Le film a survécu grâce à la cinémathèque de l’UNAM qui a sauvé une copie en 16mm. Elle a été rendue publique pour la première fois en 1990 : une adaptation modèle, une œuvre très importante constituant une réflexion sur le militarisme autoritaire, la corruption et tous les vices hérités de la révolution de 1910, d’un point de vue historique et d’un point de vue cinématographique.
Deux mots aussi au sujet de Ismael Rodriguez et de sa trilogie délirante sur les pauvres, sommet du mélodrame mexicain habillé de néoréalisme : Nosotros los pobres (1947), Ustedes los ricos (1948) et Pepe el toro (1952). Elle constitue encore aujourd’hui une référence obligée.
Quant à la nouvelle génération, un nombre important de scénaristes fait son apparition même s’ils ne pourront jamais rivaliser avec les chiffres des générations passées.

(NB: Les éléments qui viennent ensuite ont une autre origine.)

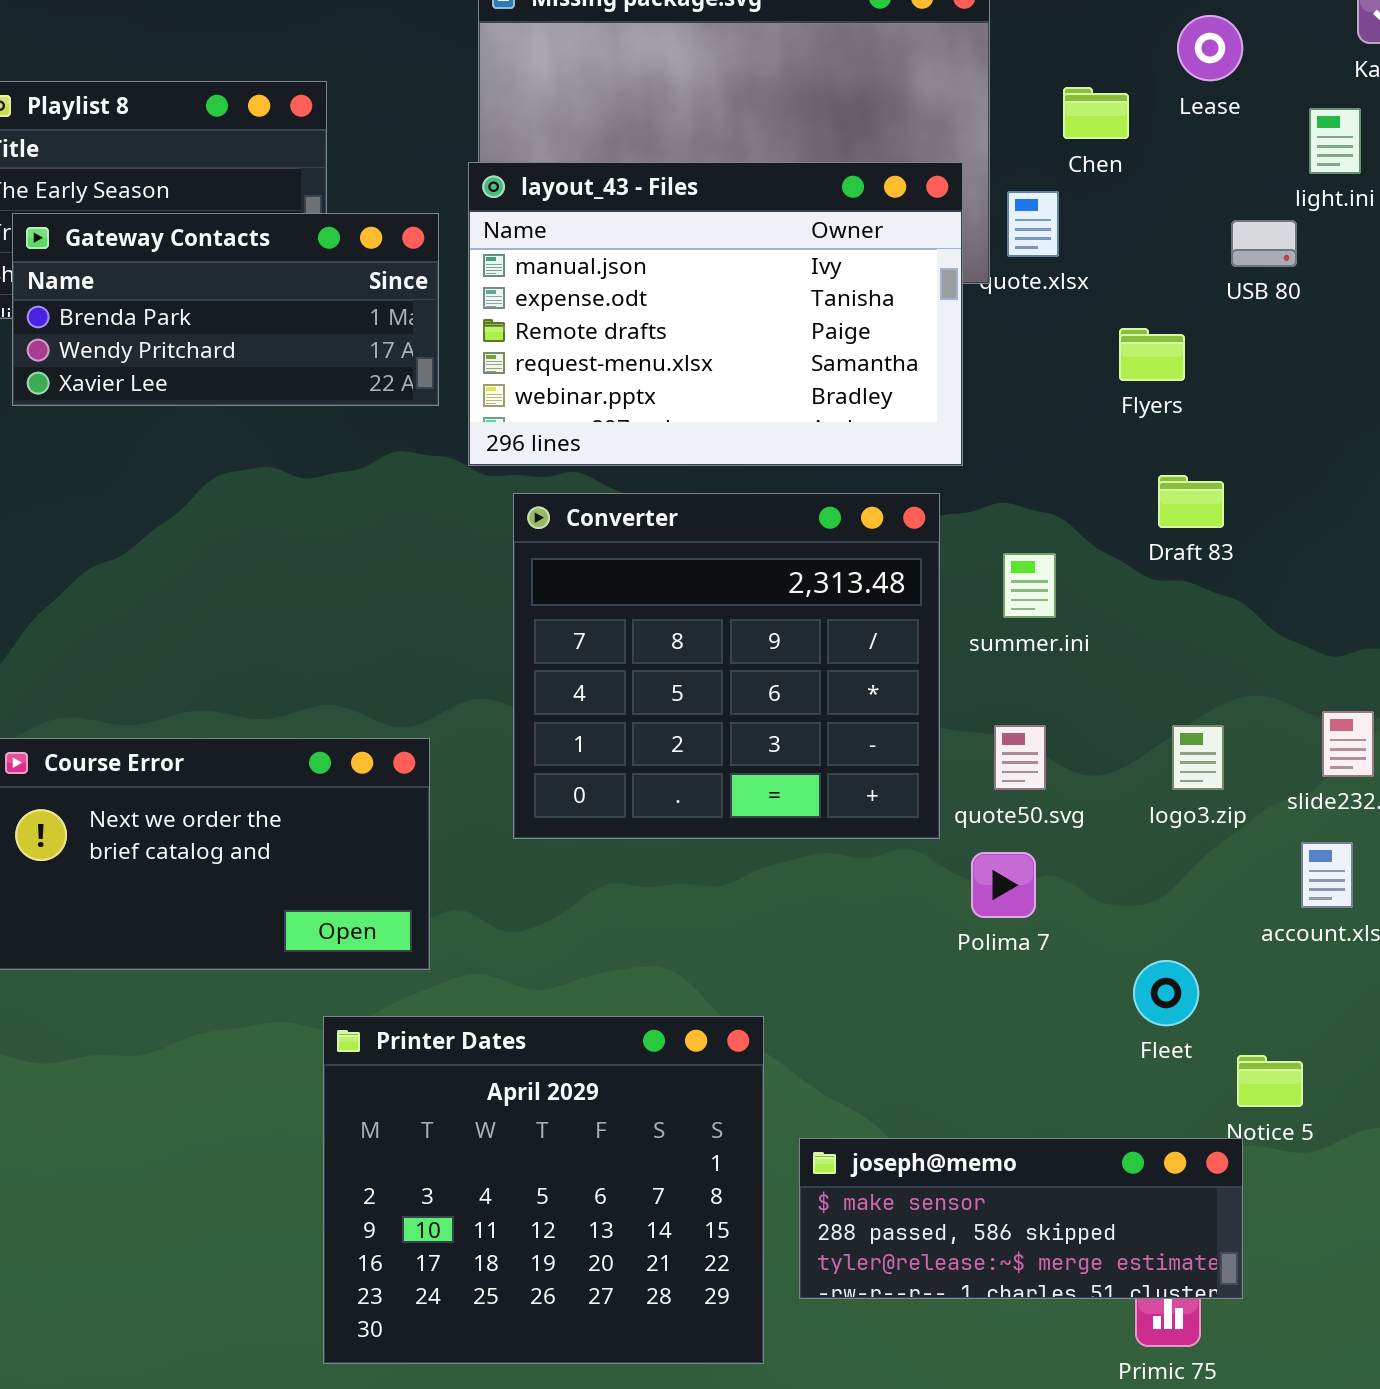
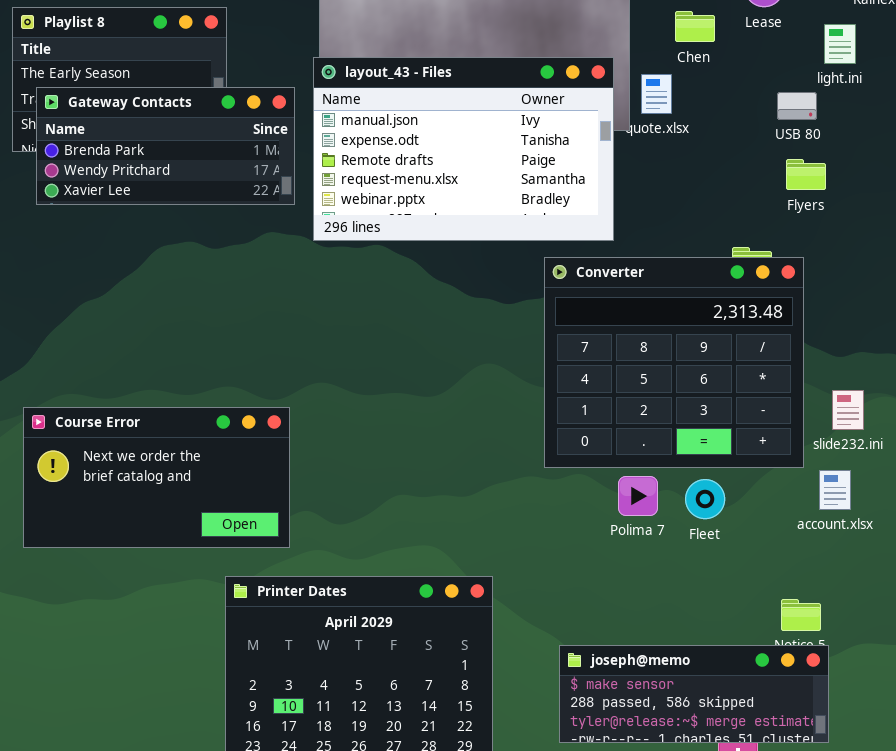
Flyers: [1119,328,1185,381] -> [786,159,826,190], moved
Converter: [513,493,940,839] -> [544,257,804,468], moved
Fleet: [1133,960,1199,1026] -> [685,479,725,519], moved
joseph@memo: [799,1138,1243,1299] -> [559,645,829,743], moved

Dans les années cinquante, la moyenne annuelle était de cent films, ces quinze dernières années, huit à dix films ont été réalisés par an. De manière générale, un scénariste peut voir de nombreuses années s’écouler sans que son travail ne soit monté. Cela n’a pas empêché des travaux de très bonne qualité, comme ceux de Ignacio Ortiz (1960), diplômé du C.C.C (Centre de Capacité Cinématographique), qui à l’issue de sa formation scolaire, a débuté avec La mujer de Benjamin (1991), remarquable opéra de Carlos Carrera, puis a poursuivi sa carrière avec La vida conyugal (1992), Desiertos mares (1994) de José Luis Garcia-Agraz, a écrit et réalisé ensuite le court métrage Hombre que no escuchaba boléros (1994), et fut l’auteur et le réalisateur de La orilla de la tierra (1995), une œuvre insolite sur Oaxaca et le laisser-aller des habitants mâles, qui donne une vision de la fin du monde. Ortiz possède un don inné du récit cinématographique et de son langage elliptique.
Le cinéma a traditionnellement été un domaine fermé aux femmes (sauf en ce qui concerne les actrices, maquilleuses, costumières et autres fonctions) ; c’est un monde machiste et misogyne. C’est la raison pour laquelle on peut remarquer l’émergence d’un groupe de scénaristes douées, qui ont débuté avec Paz Alicia Garciadiego, écrivain, inspiratrice pour ses six derniers films d’Arturo Ripstein de qui elle devint l’épouse (en plus d’un épisode de Ciudad de ciegos (1990) de Alberto Cortès). Elle comprenait si bien Ripstein, son univers et ses obsessions.
Sabina Bergman est à l’origine dramaturge, romancière, conteuse et poète. Elle débuta au cinéma comme co-scénariste avec Vincente Lenero dans Latia Alejandra (Ripstein,1979), comme scénariste et co-réalisatrice du court métrage El arbol de la mùsica (1994) et comme adaptatrice de sa propre pièce Entre Pancho Villa y una mujer desnuda (Isabel Tardàn, 1995).
Beatriz Novaro, romancière et auteur de nombreux récits, débuta dans le monde du scénario avec Azul (1988), court métrage de Maria Novaro, Lola (1989), le remarquable Danzon (1990) et El jardin del Edèn (1995), tous de Maria Novaro.
Marcela Fuentes Berain est l’auteur de l’étonnant scénario de Hasta morir (Fernando Sarinana, 1993) et a à son actif deux scénarii intelligents ayant déjà un metteur en scène mais aucun producteur. Le dernière venue est Maria Amparo Escandón, d’origine mexicaine mais vivant à Los Angeles depuis de nombreuses années. Ses débuts dans Santitos (Alejandro Springall, 1999) ont été présentés comme étant l’événement majeur du cinéma mexicain contemporain ; elle base son histoire sur les croyances et la religiosité des mexicains avec beaucoup de force et de simplicité. Le domaine est riche.